Prior art search techniques for adding users and/or applications as well as updating user and application information has required the user and/or a system administrator to modify and update user information for each user and for each application. This process can be time consuming and because much of the information is identical, the process is highly repetitive and fraught with the possibility of errors in data entry, updated, and/or user environment customization.
A window management system provides many of the important features of modern user computer interfaces. A window management system allows multiple applications to interact with the user on a single computer display, and provides low level functions for the application to display data and collect input from the user. The window management system permits application programs to show results in different areas of the display, to resize the screen areas in which those applications are executing, to pop-up and to pull-down menus. The window management system is a resource manager in much the same way that an operating system is a resource manager, only the types of screen area to various applications that seek to use the screen and then assists in managing these screen areas so that the applications do not interfere with one another. The window management system also allocates the resources of interaction devices to applications that require a user input and then routes the flow of input information from the devices to the event queue of the appropriate application for which the input is destined.

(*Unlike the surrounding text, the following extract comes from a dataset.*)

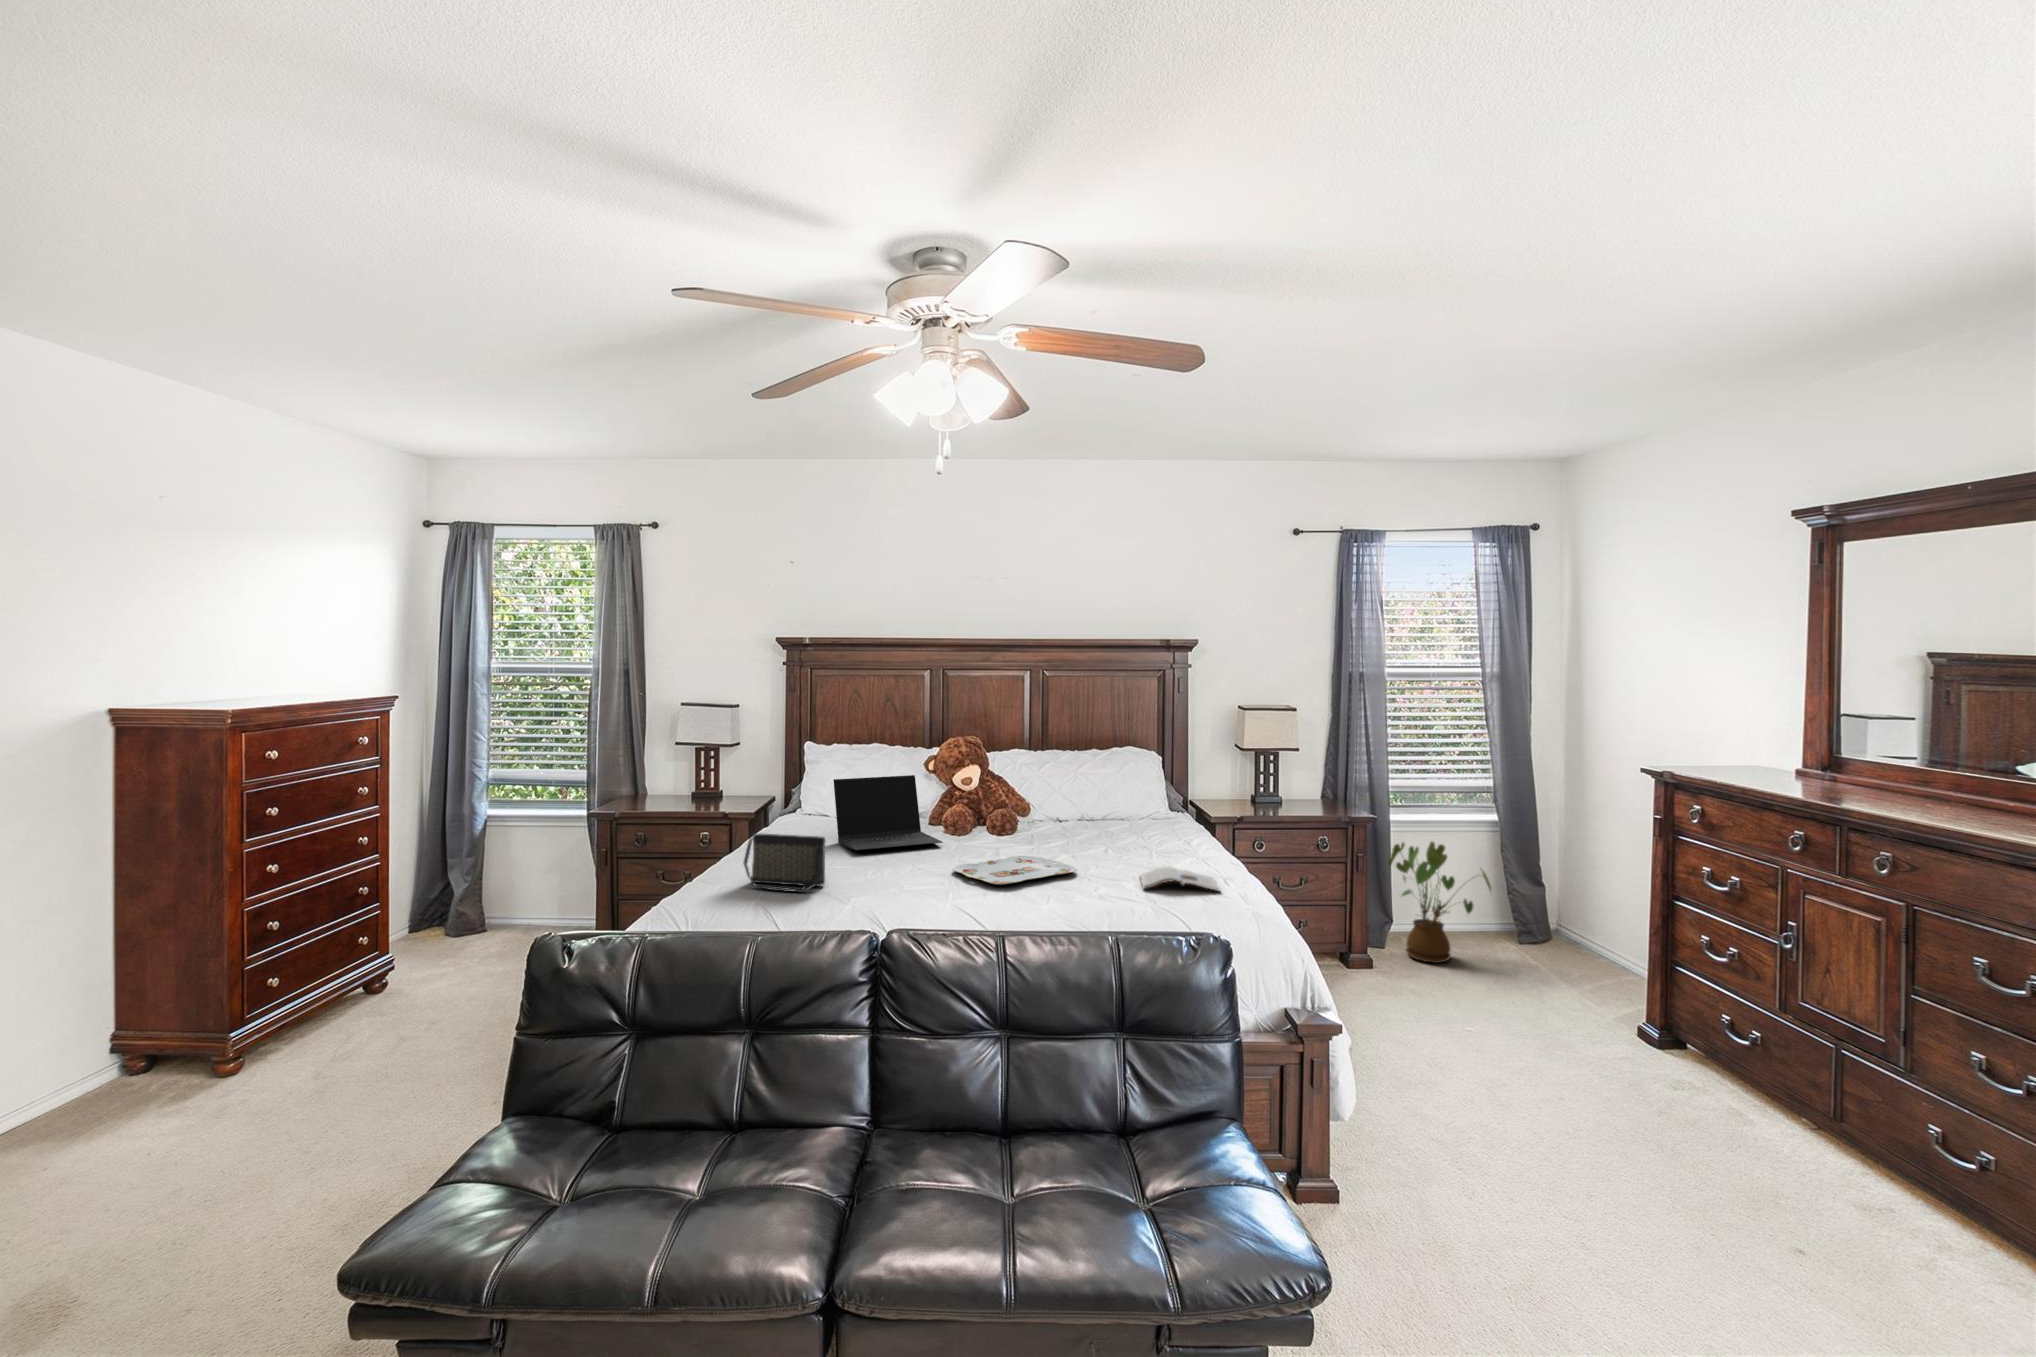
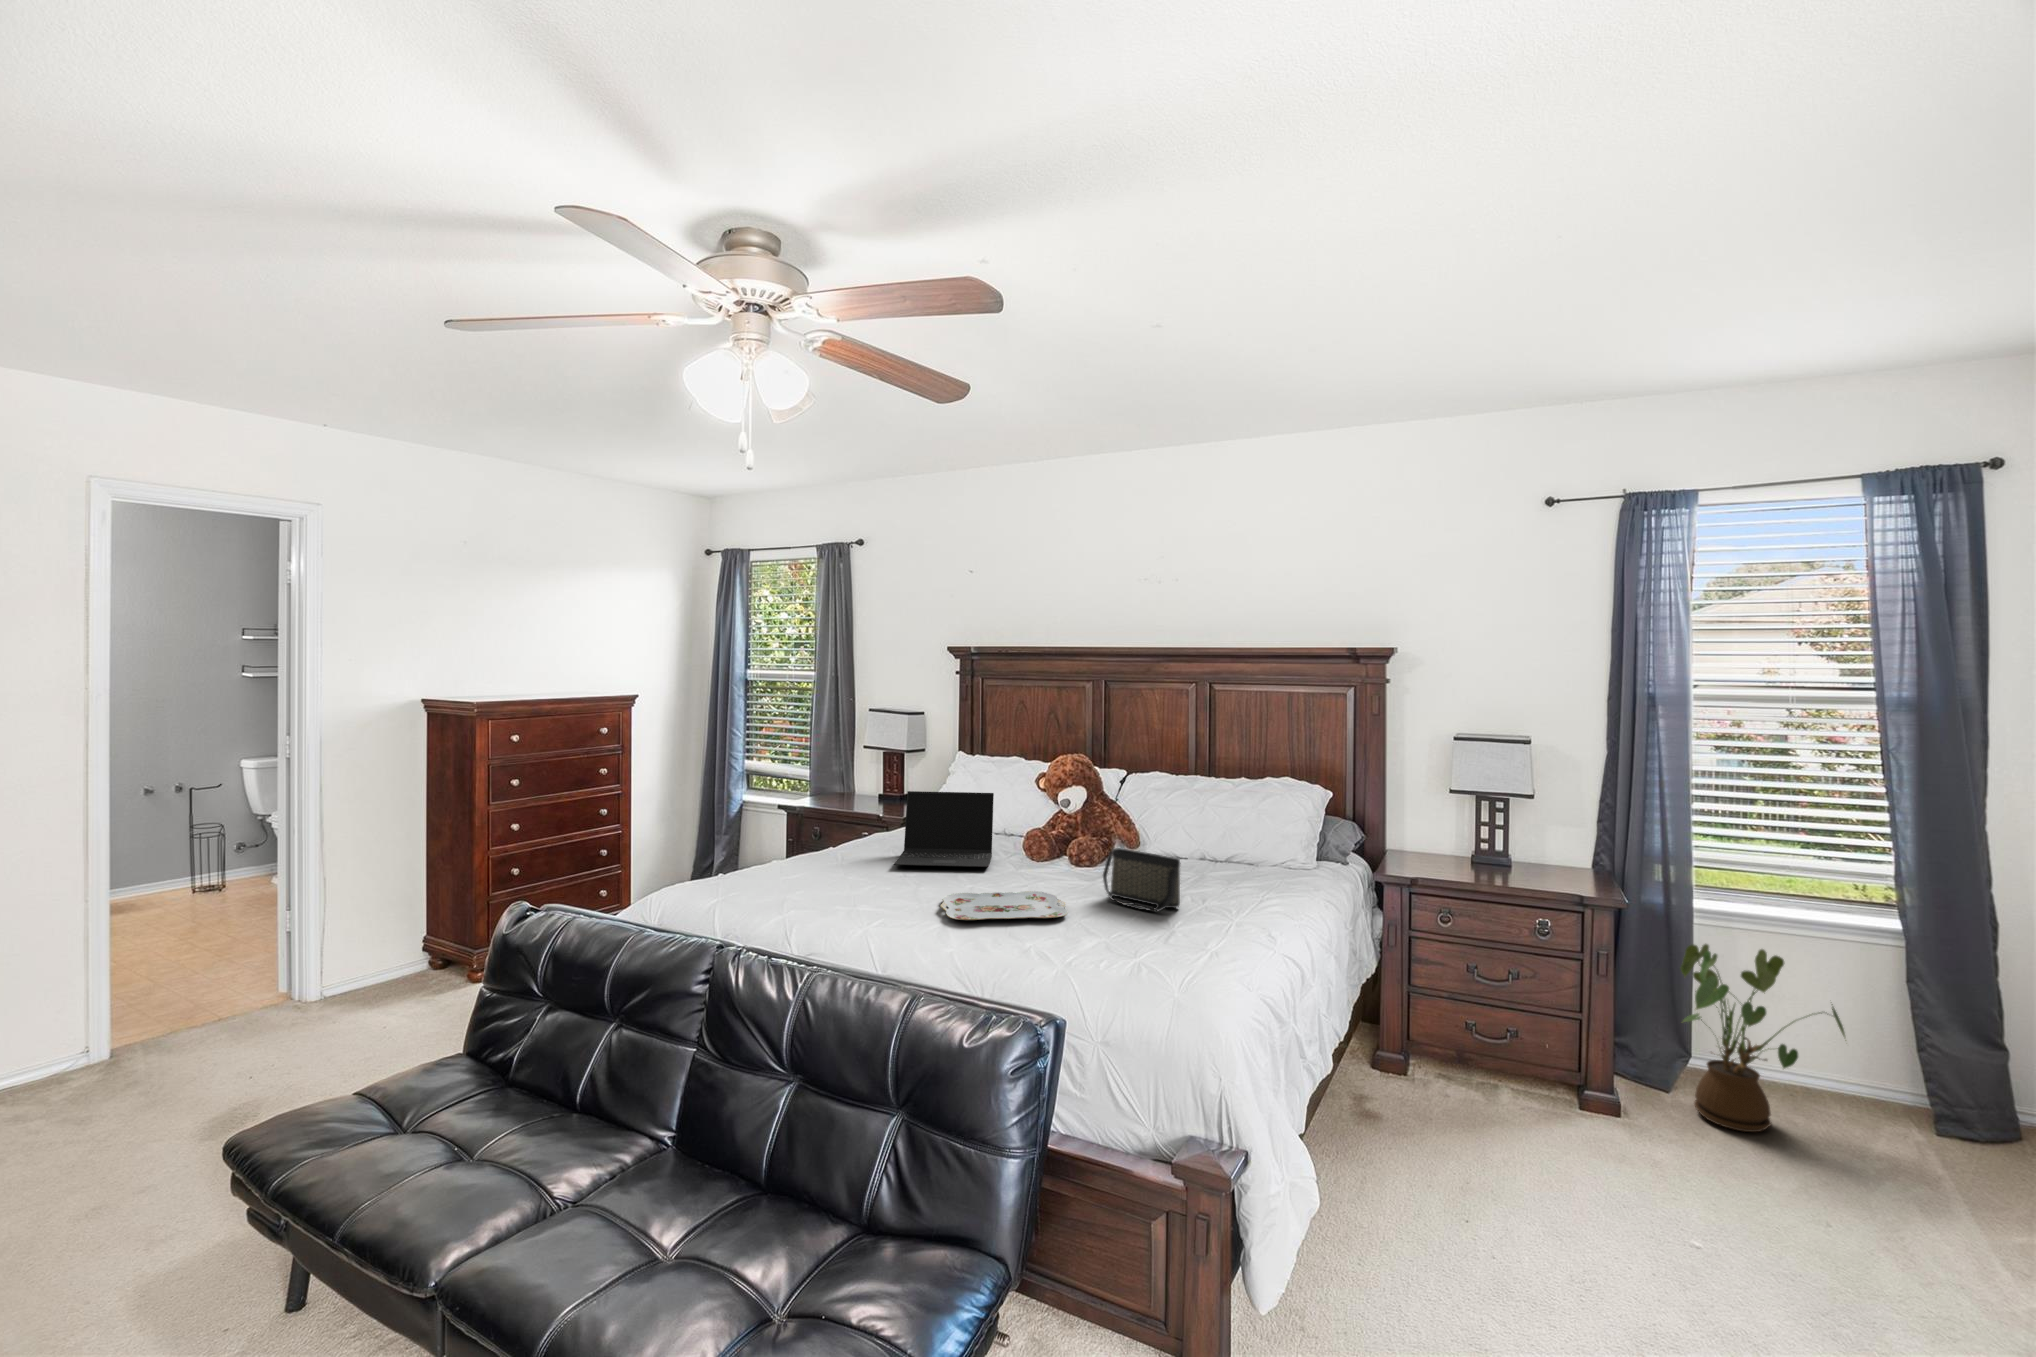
handbag: present [744,834,826,892] -> present [1103,848,1180,912]
magazine: present [1140,866,1220,892] -> none [1099,926,1209,967]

The look and feel of the user computer interface is determined largely by the collection of interaction techniques provided for it. Designing and implementing interaction techniques for each individual application would be a time consuming and expensive task. Furthermore, each application would end up with a different look and feel making it difficult for a user to move from one application to another. Applications sharing a common window management system can utilize a common interactive technique toolkit built for the window management system to assure a common look and feel. An interactive technique toolkit consists of a set of subroutines that provide different types of display objects.
Interactive technique toolkits, which are subroutine libraries of interaction techniques, are mechanisms for making a collection of techniques available for use by application programs. By using interactive technique toolkits, a consistent look and feel among application programs sharing a common window management system can be insured. Using the same toolkit across all applications is a commonly used approach for providing a look and feel that unifies both multiple applications and the window environment itself. Interactive technique toolkits are available for specific windowing management systems. For instance, the menu style used to select window operations should be the same style used within all applications. Basic elements of the toolkit can include menus, dialog boxes, scroll bars, file selection boxes and the like, all which can be conveniently implemented in windows.
The X Window System is an example of a window management system that can be used in association with the present invention. One of the most important features of this type of window management system is that it supports device independence by separating the interactions with the display, keyboard and mouse from the rest of the system. This type of windowing system has three basic parts: a library of routines at the lowest level; a framework which allows the application developer to combine components from the library to produce a complete user interface; and an interactive toolkit that supports a set of user interface components known as widgets and include such things as scroll bars, menus and buttons.
The architecture of this type of window management system is based on the client-server model. A single process, known as the server, is responsible for all input and output devices. The server creates and manages all windows on the screen, produces text and graphics, and handles input devices such as the keyboard and mouse. The server implementation is independent of any application but is hardware specific. In a typical environment the application is a client and uses the services of the server via a network connection using an asynchronous byte stream protocol. Multiple clients can connect to the same server. The server hides the details of the device-dependent implementation of the server from the clients.
A window manager process allows the user to control the size and location of windows on the screen. These operations are generally performed by a window man, another client application. In this configuration, it is possible for the window manager to get events pertaining to the resizing or moving of windows from the server independent of the notification of these events to the application. The window manager acts independently from the application and, together with the server, may cause the user interface to be modified without the application being involved.
The windows system requires that the application developer be intimately familiar with operation of the windows system including the library, framework, the toolkit, the window manager, and the server. The complexity of the windows system and the expertise required makes user interface development more costly and can result in longer application development cycles using more resources. The complexity of the windows system results in code that is more difficult to write, error prone and difficult to maintain.
It thus would represent a significant advance in the art of distributed computing environments operating a windowing type operating system to have a technique where a single, centralized file contains information about users and applications and the file can be readily, easily, and efficiently modified through a customization user interface to add, delete, and/or update user and application information or to tailor user compute environments.